Pour Tarek Chérif, président du syndicat patronal Conect, le seul moyen de faire face à la résistance qui bloque le changement, c’est d’évacuer les passifs à travers les élections, une des grandes vertus de la démocratie.
Cela fait des années, voire des décennies, que le débat sur l’incontournable transformation digitale a été lancé. Etant toujours d’actualité, la digitalisation de l’économie tunisienne et en conséquence de la société, tarde toujours à être menée à bon port. Les répercussions se font sentir de plus en plus, pour le citoyen, l’économie ainsi que toutes les structures de  l’Etat. Comment faire, alors, pour accélérer la transformation digitale en Tunisie et rattraper le retard accusé? Comment la numérisation contribue-t-elle à la lutte contre la corruption ? Tous ces sujets ont été évoqués lors d’un débat organisé hier par Conect Intech sur le thème : «Le partenariat pour la transformation digitale en Tunisie : la clé pour la croissance économique et la lutte contre la corruption». L’événement a eu lieu à Tunis en présence des représentants de plusieurs institutions concernées, notamment l’Instance nationale de lutte contre la corruption (Inlucc) et la Poste tunisienne. 

Réformer pour éviter le sort de la Grèce

Dans son mot d’ouverture, le président du syndicat patronal Conect, Tarek Chérif, a braqué les lumières sur la résistance au changement digital, émanant de plusieurs cercles dans l’administration, le monde des affaires, les institutions étatiques …etc. « Ces personnes s’opposent à la transformation digitale et d’une manière générale aux réformes qu’il faut opérer. L’objectif étant de garder leurs postes, jouir et tirer bénéfice de la corruption qui s’accapare des différents appareils de l’Etat, sans se soucier des répercussions négatives sur l’évolution du pays», explique Tarek Chérif. Il a précisé, à cet égard, que la transformation digitale, partie intégrante de la transformation globale du pays, offre de véritables opportunités de croissance économique. Evoquant, à cet effet, l’exemple du Rwanda et du Kenya qui se sont enlisés dans la guerre et la corruption pendant des décennies durant pour enfin bénéficier d’une « évolution incroyable » grâce à la transformation digitale. Il a également mis en garde contre les répercussions dangereuses inhérentes au retard dans sa mise en œuvre. « Si le pays ne réalise pas les transformations nécessaires, le coût à payer sera encore plus élevé, plus dur à encaisser. Nous pouvons connaître un sort pire que celui des pays passés par des situations semblables à la nôtre. On cite le cas de la Grèce qui, en dépit du privilège de son appartenance à l’Union européenne, a connu une grave crise économique dont les retombées sur le plan social étaient et le sont encore désastreuses : un smic qui a baissé de 30% et un chômage aux alentours de 25% », énumère le président de la Conect.
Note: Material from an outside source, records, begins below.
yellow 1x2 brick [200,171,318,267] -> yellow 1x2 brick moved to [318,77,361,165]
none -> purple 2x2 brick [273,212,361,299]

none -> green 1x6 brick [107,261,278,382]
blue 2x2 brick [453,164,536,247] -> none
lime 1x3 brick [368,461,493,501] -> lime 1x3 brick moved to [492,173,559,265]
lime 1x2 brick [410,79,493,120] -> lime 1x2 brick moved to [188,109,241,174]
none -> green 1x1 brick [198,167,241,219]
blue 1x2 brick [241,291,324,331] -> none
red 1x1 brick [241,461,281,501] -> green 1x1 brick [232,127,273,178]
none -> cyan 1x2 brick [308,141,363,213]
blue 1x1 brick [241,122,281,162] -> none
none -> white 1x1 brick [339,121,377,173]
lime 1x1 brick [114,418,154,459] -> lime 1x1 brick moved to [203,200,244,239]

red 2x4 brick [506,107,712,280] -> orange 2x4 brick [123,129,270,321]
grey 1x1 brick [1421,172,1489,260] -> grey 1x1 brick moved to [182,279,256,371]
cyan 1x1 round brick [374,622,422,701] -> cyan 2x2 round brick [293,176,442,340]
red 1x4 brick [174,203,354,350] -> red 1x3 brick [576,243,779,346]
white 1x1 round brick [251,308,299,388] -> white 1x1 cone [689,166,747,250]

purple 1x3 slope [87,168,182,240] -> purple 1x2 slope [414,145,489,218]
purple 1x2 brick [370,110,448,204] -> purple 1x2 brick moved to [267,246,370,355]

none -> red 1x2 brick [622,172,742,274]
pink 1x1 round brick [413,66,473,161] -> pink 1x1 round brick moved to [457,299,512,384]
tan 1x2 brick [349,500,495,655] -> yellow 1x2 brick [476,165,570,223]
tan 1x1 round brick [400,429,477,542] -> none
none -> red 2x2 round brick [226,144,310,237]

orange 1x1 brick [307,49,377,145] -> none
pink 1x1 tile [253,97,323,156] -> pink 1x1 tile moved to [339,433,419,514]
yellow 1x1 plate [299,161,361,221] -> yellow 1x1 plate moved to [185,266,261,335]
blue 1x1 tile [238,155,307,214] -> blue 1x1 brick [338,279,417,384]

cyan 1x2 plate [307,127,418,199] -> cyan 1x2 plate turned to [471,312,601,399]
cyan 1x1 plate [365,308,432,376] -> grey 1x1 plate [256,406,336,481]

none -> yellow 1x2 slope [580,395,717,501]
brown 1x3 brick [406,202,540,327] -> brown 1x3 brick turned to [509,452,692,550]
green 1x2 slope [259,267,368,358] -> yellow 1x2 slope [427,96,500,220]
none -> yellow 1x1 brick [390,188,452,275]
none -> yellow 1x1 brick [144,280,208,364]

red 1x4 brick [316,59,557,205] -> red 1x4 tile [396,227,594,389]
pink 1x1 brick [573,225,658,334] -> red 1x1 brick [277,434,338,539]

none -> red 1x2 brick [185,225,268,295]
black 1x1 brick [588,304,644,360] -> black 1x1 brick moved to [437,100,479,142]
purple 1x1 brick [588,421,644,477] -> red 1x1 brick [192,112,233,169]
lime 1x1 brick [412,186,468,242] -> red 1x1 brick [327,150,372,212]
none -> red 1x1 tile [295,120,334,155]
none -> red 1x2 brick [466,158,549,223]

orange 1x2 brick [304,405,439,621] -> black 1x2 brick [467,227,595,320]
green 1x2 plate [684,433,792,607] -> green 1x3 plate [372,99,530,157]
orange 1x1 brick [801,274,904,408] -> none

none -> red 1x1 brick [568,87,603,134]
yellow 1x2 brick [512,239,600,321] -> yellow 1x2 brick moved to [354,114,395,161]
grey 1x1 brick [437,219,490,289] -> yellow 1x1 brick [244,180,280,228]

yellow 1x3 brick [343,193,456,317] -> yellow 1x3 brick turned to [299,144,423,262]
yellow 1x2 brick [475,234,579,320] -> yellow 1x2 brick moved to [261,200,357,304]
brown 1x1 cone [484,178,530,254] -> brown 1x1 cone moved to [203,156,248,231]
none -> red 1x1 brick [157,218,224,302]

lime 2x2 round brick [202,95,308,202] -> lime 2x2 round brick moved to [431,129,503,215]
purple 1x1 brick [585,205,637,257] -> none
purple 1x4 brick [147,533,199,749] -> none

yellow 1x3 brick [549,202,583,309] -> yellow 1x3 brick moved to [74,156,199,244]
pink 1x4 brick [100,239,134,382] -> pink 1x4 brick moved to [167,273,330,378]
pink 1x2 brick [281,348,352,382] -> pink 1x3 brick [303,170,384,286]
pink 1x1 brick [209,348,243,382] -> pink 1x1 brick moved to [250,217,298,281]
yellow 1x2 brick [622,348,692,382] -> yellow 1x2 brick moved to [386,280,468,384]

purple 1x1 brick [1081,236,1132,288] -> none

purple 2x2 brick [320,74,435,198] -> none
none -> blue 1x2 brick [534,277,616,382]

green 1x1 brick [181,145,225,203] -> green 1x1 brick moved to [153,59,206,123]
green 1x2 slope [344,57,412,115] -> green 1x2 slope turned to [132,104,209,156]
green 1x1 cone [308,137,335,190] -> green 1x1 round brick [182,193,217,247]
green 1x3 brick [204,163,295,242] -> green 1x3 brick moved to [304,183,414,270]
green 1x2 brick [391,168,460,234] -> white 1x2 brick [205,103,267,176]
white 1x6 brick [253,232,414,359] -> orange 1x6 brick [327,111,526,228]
Comment faire donc pour accélérer, cette transformation et faire face à la résistance ? Profiter des élections — une des grandes vertus de la démocratie — pour sanctionner et évacuer les décideurs passifs et élire ceux qui sont capables d’accomplir le changement, a répondu Tarek Chérif.

Six mille déclarations de patrimoine seront publiées

De son côté, Abdelmajid Ghriss, conseiller juridique auprès de l’Inlucc, a souligné que la digitalisation constitue désormais l’un des piliers de la guerre contre la corruption. S’exprimant sur la déclaration du patrimoine dont le processus a été lancé par l’Inlucc depuis la fin de l’année précédente, Ghriss a fait savoir que l’instance ne manquera pas de publier les patrimoines de 6.000 personnalités, et ce, dès l’adoption et l’entrée en vigueur du décret relatif aux données personnelles devant être publiées et/ou protégées par l’Inlucc. « Ce sont les personnes appartenant aux catégories allant de 1 à 8 (selon la classification adoptée par l’Instance) qui sont concernées par la publication des avoirs. Le processus du contrôle de ces déclarations est désormais confronté à plusieurs entraves administratives, essentiellement l’éparpillement de l’information sur plusieurs administrations », a souligné Ghriss. Quant aux 120 mille déclarations restantes, l’instance s’attellera, selon les dispositions de la loi relative à la déclaration du patrimoine, à en élaborer un échantillon pour réaliser le contrôle.

Il est à noter que le débat a porté également sur les difficultés d’ordre administratif et culturel entravant l’avancée de la transformation digitale en Tunisie.